Yunus’ campaign for patent-free Covid-19 vaccines gets 1 million signatures
The petition urges pharmaceutical companies to voluntarily hand over intellectual property rights to provide vaccines to everyone, everywhere, at the lowest cost, in the fastest possible time
Nobel laureate Professor Muhammad Yunus launched a call for Covid-19 vaccines to be declared a "Common Good" in June 2020, which has been joined by 24 other Nobel laureates and 125 former presidents, prime ministers and eminent global figures.
With the upcoming EU Council Meeting of the European heads of state, The TRIPS Council, WTO General Council, and the African Union meetings, nearly one million (913,453) people as of Friday have supported a petition initiated by Yunus to urge their governments and businesses to make Covid-19 vaccines available everywhere without barriers from intellectual property right restrictions.
The petition, circulated intensively around the world by US-based nonprofit organisation Avaaz, is urging the pharmaceutical companies to voluntarily hand over intellectual property rights and know-how for the next great task facing humanity: getting those vaccines to everyone, everywhere, at the lowest cost, in the fastest possible time, said a press release from the Yunus Centre on Friday.
Yunus commented that countries in Europe and America have locked up most of the global supply of vaccines for their own populations, pushing lower income nations to the back of the queue. Under current mechanisms such as Covax, which are commendable, there simply will not be enough vaccine doses to go around by the end of 2021. The global north fails to listen to the urgent warning from Dr Tedros, director-general of the World Health Organization, that "No one is safe until everyone is safe."
Yunus further highlighted that to meet the recent challenges, countries urgently need to ramp up diagnostics tools, get access to potentially effective treatments at the lowest cost, and vaccinate their most at-risk – healthcare providers and the elderly – as rapidly as possible.
For this reason, almost 100 countries are supporting a proposal at the World Trade Organisation (WTO) this month to issue a broad-based general waiver on patents and other IP rights to all Covid-19 vaccines and medical technologies.
South Africa, a country where the tragic history of lives needlessly lost to the HIV/Aids pandemic looms large, is a co-sponsor of the proposal.
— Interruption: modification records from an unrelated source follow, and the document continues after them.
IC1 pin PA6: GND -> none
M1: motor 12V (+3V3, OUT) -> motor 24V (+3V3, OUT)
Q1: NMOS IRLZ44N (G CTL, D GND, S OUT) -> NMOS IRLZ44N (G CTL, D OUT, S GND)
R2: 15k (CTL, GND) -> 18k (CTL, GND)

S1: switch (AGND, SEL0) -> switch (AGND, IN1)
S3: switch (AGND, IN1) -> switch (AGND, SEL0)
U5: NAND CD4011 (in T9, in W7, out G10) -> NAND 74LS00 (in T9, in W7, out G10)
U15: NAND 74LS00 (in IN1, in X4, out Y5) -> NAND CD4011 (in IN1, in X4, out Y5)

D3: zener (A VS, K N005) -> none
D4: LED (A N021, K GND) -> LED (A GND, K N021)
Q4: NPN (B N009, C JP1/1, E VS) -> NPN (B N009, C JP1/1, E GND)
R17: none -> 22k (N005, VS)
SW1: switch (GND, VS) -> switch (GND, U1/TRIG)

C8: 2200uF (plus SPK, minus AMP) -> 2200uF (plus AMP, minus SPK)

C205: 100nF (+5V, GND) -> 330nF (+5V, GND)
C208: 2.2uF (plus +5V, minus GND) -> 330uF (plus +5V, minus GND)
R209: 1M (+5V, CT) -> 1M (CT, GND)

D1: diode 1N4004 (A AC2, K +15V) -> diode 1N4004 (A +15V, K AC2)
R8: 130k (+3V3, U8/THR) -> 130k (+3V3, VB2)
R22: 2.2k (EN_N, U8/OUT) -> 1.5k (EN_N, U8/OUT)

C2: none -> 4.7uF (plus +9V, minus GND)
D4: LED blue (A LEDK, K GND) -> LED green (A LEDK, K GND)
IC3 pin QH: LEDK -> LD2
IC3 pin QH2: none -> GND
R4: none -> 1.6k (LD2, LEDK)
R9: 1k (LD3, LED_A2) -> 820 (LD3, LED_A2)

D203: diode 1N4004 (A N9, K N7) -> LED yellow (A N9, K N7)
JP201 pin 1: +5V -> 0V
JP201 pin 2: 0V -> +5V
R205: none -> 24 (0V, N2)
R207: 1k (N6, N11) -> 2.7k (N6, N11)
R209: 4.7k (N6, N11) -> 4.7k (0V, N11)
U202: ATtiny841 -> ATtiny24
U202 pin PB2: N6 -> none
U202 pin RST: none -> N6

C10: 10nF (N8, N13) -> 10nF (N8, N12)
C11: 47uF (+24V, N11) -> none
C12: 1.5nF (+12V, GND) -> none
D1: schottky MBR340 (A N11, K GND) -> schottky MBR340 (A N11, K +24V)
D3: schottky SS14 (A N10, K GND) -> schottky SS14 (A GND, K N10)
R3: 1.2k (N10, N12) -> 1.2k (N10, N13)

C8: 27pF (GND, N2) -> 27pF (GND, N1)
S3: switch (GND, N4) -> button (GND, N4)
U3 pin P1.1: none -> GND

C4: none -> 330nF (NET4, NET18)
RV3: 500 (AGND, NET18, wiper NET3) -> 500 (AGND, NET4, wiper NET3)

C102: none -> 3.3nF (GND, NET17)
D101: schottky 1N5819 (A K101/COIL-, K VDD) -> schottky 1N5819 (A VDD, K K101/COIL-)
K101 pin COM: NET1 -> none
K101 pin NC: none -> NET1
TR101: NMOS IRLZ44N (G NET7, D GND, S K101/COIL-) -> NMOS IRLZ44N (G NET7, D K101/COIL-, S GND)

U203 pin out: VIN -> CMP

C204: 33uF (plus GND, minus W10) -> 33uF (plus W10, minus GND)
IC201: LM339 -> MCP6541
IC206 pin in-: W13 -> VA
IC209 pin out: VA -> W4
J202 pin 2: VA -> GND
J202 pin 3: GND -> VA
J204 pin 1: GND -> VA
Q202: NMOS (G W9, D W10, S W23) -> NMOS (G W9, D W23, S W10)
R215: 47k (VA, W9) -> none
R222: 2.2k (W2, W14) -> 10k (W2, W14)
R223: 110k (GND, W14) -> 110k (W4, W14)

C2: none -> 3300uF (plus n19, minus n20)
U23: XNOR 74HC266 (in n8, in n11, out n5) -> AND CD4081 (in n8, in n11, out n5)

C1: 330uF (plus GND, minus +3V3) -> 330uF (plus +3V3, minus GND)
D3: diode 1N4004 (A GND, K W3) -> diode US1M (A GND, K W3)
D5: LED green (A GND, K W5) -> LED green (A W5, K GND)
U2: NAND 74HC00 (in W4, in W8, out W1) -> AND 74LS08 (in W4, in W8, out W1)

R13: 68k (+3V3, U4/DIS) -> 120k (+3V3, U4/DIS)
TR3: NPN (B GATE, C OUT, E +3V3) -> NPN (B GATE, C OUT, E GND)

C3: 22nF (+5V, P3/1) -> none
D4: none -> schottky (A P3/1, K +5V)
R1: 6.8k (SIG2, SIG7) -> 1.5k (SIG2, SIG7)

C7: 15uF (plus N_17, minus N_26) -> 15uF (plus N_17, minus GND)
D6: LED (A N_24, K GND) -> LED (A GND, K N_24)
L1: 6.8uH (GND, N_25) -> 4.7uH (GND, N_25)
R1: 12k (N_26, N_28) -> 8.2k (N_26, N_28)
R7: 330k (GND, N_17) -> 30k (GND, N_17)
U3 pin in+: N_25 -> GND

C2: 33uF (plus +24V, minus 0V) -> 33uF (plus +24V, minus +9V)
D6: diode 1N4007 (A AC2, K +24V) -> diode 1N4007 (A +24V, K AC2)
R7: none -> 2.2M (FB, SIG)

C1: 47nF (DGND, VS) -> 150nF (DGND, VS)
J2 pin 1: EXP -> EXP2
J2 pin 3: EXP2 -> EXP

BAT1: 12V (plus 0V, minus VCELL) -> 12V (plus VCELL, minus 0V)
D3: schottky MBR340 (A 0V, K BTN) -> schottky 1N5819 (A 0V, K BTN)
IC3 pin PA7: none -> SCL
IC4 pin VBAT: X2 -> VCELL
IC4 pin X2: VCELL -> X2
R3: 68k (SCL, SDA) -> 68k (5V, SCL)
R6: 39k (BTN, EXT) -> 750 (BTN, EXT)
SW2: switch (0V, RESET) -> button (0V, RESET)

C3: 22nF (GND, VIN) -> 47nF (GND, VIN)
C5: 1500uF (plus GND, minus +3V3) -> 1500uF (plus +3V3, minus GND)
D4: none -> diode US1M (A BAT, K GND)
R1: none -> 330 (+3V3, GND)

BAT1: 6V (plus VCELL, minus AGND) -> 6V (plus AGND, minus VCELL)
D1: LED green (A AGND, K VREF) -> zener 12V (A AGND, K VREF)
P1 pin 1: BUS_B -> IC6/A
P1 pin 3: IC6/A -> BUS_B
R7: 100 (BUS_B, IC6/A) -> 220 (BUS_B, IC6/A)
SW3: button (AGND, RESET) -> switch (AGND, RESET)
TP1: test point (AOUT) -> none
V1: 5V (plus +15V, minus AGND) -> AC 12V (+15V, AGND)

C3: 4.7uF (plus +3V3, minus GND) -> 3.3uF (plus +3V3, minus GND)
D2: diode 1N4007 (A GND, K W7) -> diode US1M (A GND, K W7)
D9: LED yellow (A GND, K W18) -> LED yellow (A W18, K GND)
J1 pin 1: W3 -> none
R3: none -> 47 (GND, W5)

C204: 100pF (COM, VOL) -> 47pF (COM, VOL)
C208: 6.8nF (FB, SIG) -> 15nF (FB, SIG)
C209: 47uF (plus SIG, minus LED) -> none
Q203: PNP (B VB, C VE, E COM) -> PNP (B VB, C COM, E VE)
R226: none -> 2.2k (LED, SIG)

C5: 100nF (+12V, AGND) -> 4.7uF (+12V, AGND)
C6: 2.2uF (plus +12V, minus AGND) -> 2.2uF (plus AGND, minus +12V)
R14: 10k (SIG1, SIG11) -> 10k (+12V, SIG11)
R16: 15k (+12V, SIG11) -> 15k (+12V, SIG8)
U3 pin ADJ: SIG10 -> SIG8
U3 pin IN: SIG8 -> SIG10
A binding agreement to allow the vaccine to be patent-free, could transform the situation dramatically by sending a clear message that the vaccine is a global common good, reads the press release.
The pledge from Yunus stresses the fact that there should not be a north-south divide on the core issue of saving human lives in countries where most of the global population lives. The time has come for G20 leaders to show that they mean every word when they say they will "spare no effort" to leave no one behind. They have to step up to support the WTO proposal.
Since his first appeal in June, Yunus joined the People's Vaccine Alliance, and has been working with many global organisations such as UNAIDs, Oxfam and twenty other organisations, to reach out to the United Nations, government leaders and decisionmakers.
Yunus, along with other members of the Alliance, initiated a draft resolution for the UN General Assembly to declare Covid-19 vaccines a global common good.